-- START OF Data for the task --
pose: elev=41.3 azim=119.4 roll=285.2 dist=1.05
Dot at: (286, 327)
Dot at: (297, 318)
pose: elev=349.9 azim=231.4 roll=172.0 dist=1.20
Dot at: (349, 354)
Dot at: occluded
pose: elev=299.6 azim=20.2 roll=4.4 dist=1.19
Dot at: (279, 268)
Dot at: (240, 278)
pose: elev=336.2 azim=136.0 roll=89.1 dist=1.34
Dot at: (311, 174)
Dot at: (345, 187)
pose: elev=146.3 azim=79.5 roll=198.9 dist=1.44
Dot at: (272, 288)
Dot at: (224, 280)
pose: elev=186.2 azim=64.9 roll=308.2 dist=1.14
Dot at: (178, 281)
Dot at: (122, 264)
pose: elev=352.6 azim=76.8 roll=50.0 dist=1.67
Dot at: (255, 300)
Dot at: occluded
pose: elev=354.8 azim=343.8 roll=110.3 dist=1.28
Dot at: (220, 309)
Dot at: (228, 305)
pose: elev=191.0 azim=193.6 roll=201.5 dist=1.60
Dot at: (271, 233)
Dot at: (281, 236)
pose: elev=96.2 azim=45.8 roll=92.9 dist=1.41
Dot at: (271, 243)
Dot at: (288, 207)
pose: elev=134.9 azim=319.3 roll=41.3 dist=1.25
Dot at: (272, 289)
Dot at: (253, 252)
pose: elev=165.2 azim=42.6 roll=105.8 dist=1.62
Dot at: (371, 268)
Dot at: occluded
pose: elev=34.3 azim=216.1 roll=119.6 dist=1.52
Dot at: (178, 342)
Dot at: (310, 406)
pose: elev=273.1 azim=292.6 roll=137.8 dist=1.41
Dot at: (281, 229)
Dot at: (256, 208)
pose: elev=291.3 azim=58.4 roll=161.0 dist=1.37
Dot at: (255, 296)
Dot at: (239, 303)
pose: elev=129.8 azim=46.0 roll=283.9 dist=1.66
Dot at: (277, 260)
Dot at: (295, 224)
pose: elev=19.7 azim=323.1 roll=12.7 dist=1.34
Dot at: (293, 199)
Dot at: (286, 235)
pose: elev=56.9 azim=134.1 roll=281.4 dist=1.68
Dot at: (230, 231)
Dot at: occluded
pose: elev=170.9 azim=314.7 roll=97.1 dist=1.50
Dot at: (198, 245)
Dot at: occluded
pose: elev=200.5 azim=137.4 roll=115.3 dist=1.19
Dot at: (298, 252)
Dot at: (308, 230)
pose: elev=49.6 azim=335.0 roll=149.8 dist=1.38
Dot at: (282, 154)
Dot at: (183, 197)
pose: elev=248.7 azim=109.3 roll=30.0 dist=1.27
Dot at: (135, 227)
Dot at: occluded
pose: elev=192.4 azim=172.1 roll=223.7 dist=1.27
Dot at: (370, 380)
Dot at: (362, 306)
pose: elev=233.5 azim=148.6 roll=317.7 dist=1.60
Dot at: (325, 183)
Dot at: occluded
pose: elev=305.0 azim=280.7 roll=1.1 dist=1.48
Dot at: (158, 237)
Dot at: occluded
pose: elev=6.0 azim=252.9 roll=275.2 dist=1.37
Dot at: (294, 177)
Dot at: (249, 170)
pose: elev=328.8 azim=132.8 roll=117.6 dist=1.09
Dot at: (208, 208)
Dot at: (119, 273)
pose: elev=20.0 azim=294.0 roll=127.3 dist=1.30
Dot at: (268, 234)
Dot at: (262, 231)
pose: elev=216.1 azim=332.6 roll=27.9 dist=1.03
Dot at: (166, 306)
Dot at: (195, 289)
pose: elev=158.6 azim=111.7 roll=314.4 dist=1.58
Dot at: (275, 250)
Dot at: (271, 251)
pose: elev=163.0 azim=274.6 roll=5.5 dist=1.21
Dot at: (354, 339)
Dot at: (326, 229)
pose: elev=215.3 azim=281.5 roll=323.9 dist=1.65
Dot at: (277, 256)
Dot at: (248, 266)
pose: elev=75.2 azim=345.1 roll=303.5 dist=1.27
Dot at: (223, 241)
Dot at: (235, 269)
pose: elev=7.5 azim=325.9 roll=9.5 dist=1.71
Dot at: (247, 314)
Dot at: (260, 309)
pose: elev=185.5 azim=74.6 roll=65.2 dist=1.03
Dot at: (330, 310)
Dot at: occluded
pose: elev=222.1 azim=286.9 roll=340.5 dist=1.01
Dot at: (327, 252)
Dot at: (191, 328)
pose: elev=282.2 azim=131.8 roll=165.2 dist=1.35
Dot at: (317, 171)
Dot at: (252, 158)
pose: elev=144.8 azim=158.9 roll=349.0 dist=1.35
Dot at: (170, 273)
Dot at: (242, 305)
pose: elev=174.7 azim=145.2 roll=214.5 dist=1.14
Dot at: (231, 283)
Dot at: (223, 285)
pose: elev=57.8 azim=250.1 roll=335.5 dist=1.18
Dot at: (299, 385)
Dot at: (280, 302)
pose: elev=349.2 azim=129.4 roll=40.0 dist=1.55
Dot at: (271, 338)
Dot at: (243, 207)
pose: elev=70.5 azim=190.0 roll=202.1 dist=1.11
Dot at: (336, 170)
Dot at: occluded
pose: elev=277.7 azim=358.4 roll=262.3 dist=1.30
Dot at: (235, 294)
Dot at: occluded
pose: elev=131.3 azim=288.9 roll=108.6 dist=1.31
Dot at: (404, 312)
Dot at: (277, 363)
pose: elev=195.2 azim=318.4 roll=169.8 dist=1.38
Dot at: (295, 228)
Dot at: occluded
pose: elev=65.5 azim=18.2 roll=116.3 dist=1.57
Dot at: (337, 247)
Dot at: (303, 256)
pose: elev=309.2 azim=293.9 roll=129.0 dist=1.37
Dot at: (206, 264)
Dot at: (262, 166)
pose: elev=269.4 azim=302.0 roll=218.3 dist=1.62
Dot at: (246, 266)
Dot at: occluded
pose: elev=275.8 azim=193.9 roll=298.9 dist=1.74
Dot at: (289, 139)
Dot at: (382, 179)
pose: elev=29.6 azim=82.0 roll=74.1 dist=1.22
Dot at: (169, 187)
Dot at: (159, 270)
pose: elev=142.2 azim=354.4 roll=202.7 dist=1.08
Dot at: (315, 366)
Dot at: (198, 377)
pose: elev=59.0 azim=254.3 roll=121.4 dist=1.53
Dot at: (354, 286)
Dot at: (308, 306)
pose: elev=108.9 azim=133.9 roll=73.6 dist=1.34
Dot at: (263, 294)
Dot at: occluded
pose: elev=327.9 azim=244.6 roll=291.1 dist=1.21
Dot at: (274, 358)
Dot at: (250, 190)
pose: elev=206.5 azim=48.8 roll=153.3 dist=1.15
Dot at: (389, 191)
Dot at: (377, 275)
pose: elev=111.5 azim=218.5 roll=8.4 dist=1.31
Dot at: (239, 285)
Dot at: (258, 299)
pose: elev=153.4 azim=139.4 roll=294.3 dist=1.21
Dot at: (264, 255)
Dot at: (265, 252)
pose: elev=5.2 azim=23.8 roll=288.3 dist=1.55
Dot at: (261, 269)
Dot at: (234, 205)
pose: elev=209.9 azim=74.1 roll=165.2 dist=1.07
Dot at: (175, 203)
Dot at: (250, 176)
-- END OF Data for the task --
What is being asked: Copy out every one of the records above, replacing each "pose" with "view" and leaving the rest unchanged.

Complete output:
view: elev=41.3 azim=119.4 roll=285.2 dist=1.05
Dot at: (286, 327)
Dot at: (297, 318)
view: elev=349.9 azim=231.4 roll=172.0 dist=1.20
Dot at: (349, 354)
Dot at: occluded
view: elev=299.6 azim=20.2 roll=4.4 dist=1.19
Dot at: (279, 268)
Dot at: (240, 278)
view: elev=336.2 azim=136.0 roll=89.1 dist=1.34
Dot at: (311, 174)
Dot at: (345, 187)
view: elev=146.3 azim=79.5 roll=198.9 dist=1.44
Dot at: (272, 288)
Dot at: (224, 280)
view: elev=186.2 azim=64.9 roll=308.2 dist=1.14
Dot at: (178, 281)
Dot at: (122, 264)
view: elev=352.6 azim=76.8 roll=50.0 dist=1.67
Dot at: (255, 300)
Dot at: occluded
view: elev=354.8 azim=343.8 roll=110.3 dist=1.28
Dot at: (220, 309)
Dot at: (228, 305)
view: elev=191.0 azim=193.6 roll=201.5 dist=1.60
Dot at: (271, 233)
Dot at: (281, 236)
view: elev=96.2 azim=45.8 roll=92.9 dist=1.41
Dot at: (271, 243)
Dot at: (288, 207)
view: elev=134.9 azim=319.3 roll=41.3 dist=1.25
Dot at: (272, 289)
Dot at: (253, 252)
view: elev=165.2 azim=42.6 roll=105.8 dist=1.62
Dot at: (371, 268)
Dot at: occluded
view: elev=34.3 azim=216.1 roll=119.6 dist=1.52
Dot at: (178, 342)
Dot at: (310, 406)
view: elev=273.1 azim=292.6 roll=137.8 dist=1.41
Dot at: (281, 229)
Dot at: (256, 208)
view: elev=291.3 azim=58.4 roll=161.0 dist=1.37
Dot at: (255, 296)
Dot at: (239, 303)
view: elev=129.8 azim=46.0 roll=283.9 dist=1.66
Dot at: (277, 260)
Dot at: (295, 224)
view: elev=19.7 azim=323.1 roll=12.7 dist=1.34
Dot at: (293, 199)
Dot at: (286, 235)
view: elev=56.9 azim=134.1 roll=281.4 dist=1.68
Dot at: (230, 231)
Dot at: occluded
view: elev=170.9 azim=314.7 roll=97.1 dist=1.50
Dot at: (198, 245)
Dot at: occluded
view: elev=200.5 azim=137.4 roll=115.3 dist=1.19
Dot at: (298, 252)
Dot at: (308, 230)
view: elev=49.6 azim=335.0 roll=149.8 dist=1.38
Dot at: (282, 154)
Dot at: (183, 197)
view: elev=248.7 azim=109.3 roll=30.0 dist=1.27
Dot at: (135, 227)
Dot at: occluded
view: elev=192.4 azim=172.1 roll=223.7 dist=1.27
Dot at: (370, 380)
Dot at: (362, 306)
view: elev=233.5 azim=148.6 roll=317.7 dist=1.60
Dot at: (325, 183)
Dot at: occluded
view: elev=305.0 azim=280.7 roll=1.1 dist=1.48
Dot at: (158, 237)
Dot at: occluded
view: elev=6.0 azim=252.9 roll=275.2 dist=1.37
Dot at: (294, 177)
Dot at: (249, 170)
view: elev=328.8 azim=132.8 roll=117.6 dist=1.09
Dot at: (208, 208)
Dot at: (119, 273)
view: elev=20.0 azim=294.0 roll=127.3 dist=1.30
Dot at: (268, 234)
Dot at: (262, 231)
view: elev=216.1 azim=332.6 roll=27.9 dist=1.03
Dot at: (166, 306)
Dot at: (195, 289)
view: elev=158.6 azim=111.7 roll=314.4 dist=1.58
Dot at: (275, 250)
Dot at: (271, 251)
view: elev=163.0 azim=274.6 roll=5.5 dist=1.21
Dot at: (354, 339)
Dot at: (326, 229)
view: elev=215.3 azim=281.5 roll=323.9 dist=1.65
Dot at: (277, 256)
Dot at: (248, 266)
view: elev=75.2 azim=345.1 roll=303.5 dist=1.27
Dot at: (223, 241)
Dot at: (235, 269)
view: elev=7.5 azim=325.9 roll=9.5 dist=1.71
Dot at: (247, 314)
Dot at: (260, 309)
view: elev=185.5 azim=74.6 roll=65.2 dist=1.03
Dot at: (330, 310)
Dot at: occluded
view: elev=222.1 azim=286.9 roll=340.5 dist=1.01
Dot at: (327, 252)
Dot at: (191, 328)
view: elev=282.2 azim=131.8 roll=165.2 dist=1.35
Dot at: (317, 171)
Dot at: (252, 158)
view: elev=144.8 azim=158.9 roll=349.0 dist=1.35
Dot at: (170, 273)
Dot at: (242, 305)
view: elev=174.7 azim=145.2 roll=214.5 dist=1.14
Dot at: (231, 283)
Dot at: (223, 285)
view: elev=57.8 azim=250.1 roll=335.5 dist=1.18
Dot at: (299, 385)
Dot at: (280, 302)
view: elev=349.2 azim=129.4 roll=40.0 dist=1.55
Dot at: (271, 338)
Dot at: (243, 207)
view: elev=70.5 azim=190.0 roll=202.1 dist=1.11
Dot at: (336, 170)
Dot at: occluded
view: elev=277.7 azim=358.4 roll=262.3 dist=1.30
Dot at: (235, 294)
Dot at: occluded
view: elev=131.3 azim=288.9 roll=108.6 dist=1.31
Dot at: (404, 312)
Dot at: (277, 363)
view: elev=195.2 azim=318.4 roll=169.8 dist=1.38
Dot at: (295, 228)
Dot at: occluded
view: elev=65.5 azim=18.2 roll=116.3 dist=1.57
Dot at: (337, 247)
Dot at: (303, 256)
view: elev=309.2 azim=293.9 roll=129.0 dist=1.37
Dot at: (206, 264)
Dot at: (262, 166)
view: elev=269.4 azim=302.0 roll=218.3 dist=1.62
Dot at: (246, 266)
Dot at: occluded
view: elev=275.8 azim=193.9 roll=298.9 dist=1.74
Dot at: (289, 139)
Dot at: (382, 179)
view: elev=29.6 azim=82.0 roll=74.1 dist=1.22
Dot at: (169, 187)
Dot at: (159, 270)
view: elev=142.2 azim=354.4 roll=202.7 dist=1.08
Dot at: (315, 366)
Dot at: (198, 377)
view: elev=59.0 azim=254.3 roll=121.4 dist=1.53
Dot at: (354, 286)
Dot at: (308, 306)
view: elev=108.9 azim=133.9 roll=73.6 dist=1.34
Dot at: (263, 294)
Dot at: occluded
view: elev=327.9 azim=244.6 roll=291.1 dist=1.21
Dot at: (274, 358)
Dot at: (250, 190)
view: elev=206.5 azim=48.8 roll=153.3 dist=1.15
Dot at: (389, 191)
Dot at: (377, 275)
view: elev=111.5 azim=218.5 roll=8.4 dist=1.31
Dot at: (239, 285)
Dot at: (258, 299)
view: elev=153.4 azim=139.4 roll=294.3 dist=1.21
Dot at: (264, 255)
Dot at: (265, 252)
view: elev=5.2 azim=23.8 roll=288.3 dist=1.55
Dot at: (261, 269)
Dot at: (234, 205)
view: elev=209.9 azim=74.1 roll=165.2 dist=1.07
Dot at: (175, 203)
Dot at: (250, 176)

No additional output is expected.